§ 任务说明
把文档片段中从“你不能修改这两个 role 的名称或权限策略,但可以修改描述。删除”往下直到“Identity Center 资源,以便自动更新订阅。”的全部文字重写一遍,并将其中的“订阅”替换为“订购”。

§ 文档片段
========================================================================

你不能修改这两个 role 的名称或权限策略,但可以修改描述。删除 service-linked role 前,必须先删除依赖它的资源。
Kiro Enterprise 订阅时会自动创建以下两个 service-linked roles:
- AWSServiceRoleForUserSubscriptions
- AWSServiceRoleForAmazonQDeveloper
AWSServiceRoleForUserSubscriptions
该 role 授权 Kiro 访问你的 IAM Identity Center 资源,以便自动更新订阅。
信任服务:user-subscriptions.amazonaws.com
主要权限:
| 操作 | 资源 |
|---|---|
identitystore:DescribeGroup | * |
identitystore:DescribeUser | * |
identitystore:IsMemberInGroups | * |
identitystore:ListGroupMemberships | * |
organizations:DescribeOrganization | * |
sso:DescribeApplication | * |
sso:DescribeInstance | * |
sso:ListInstances | * |
sso-directory:DescribeUser | * |
AWSServiceRoleForAmazonQDeveloper
该 role 授权 Kiro 访问账户数据用于计费计算、在 Amazon CodeGuru 中创建和访问安全报告,以及向 CloudWatch 发送指标数据。

========================================================================

§ 材料摘录
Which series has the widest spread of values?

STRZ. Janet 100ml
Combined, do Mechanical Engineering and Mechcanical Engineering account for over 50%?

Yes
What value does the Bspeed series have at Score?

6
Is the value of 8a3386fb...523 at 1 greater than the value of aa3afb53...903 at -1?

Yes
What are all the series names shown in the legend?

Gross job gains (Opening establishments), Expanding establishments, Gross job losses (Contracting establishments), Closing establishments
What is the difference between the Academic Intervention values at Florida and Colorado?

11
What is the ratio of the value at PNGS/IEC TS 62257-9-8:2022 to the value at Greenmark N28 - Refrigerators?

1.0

========================================================================

§ 预期输出
你不能修改这两个 role 的名称或权限策略,但可以修改描述。删除 service-linked role 前,必须先删除依赖它的资源。
Kiro Enterprise 订购时会自动创建以下两个 service-linked roles:
- AWSServiceRoleForUserSubscriptions
- AWSServiceRoleForAmazonQDeveloper
AWSServiceRoleForUserSubscriptions
该 role 授权 Kiro 访问你的 IAM Identity Center 资源,以便自动更新订购。